Given data
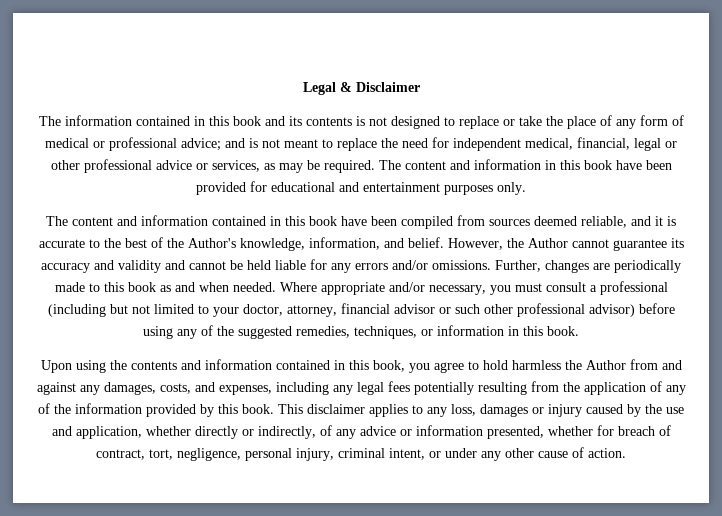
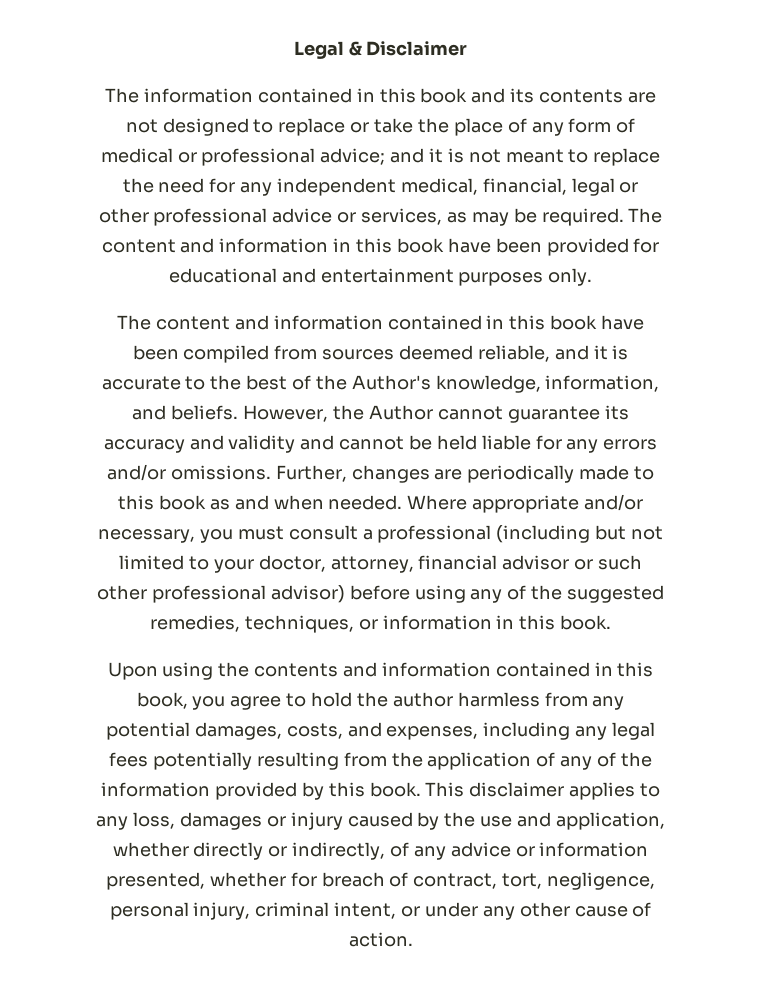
[355,116,365,126] is -> [627,92,656,103] are
(245, 143) none -> [429,148,443,163] it
(449, 142) none -> [240,182,273,196] any
[407,237,444,248] belief. -> [171,405,239,420] beliefs.
[511,359,682,370] [36,382,100,395] harmless the Author from and against any -> [356,692,625,710] [105,722,190,740] the author harmless from any potential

Task
Show all lines in the entries above where the string "none" appears.

Task answer
(245, 143) none -> [429,148,443,163] it
(449, 142) none -> [240,182,273,196] any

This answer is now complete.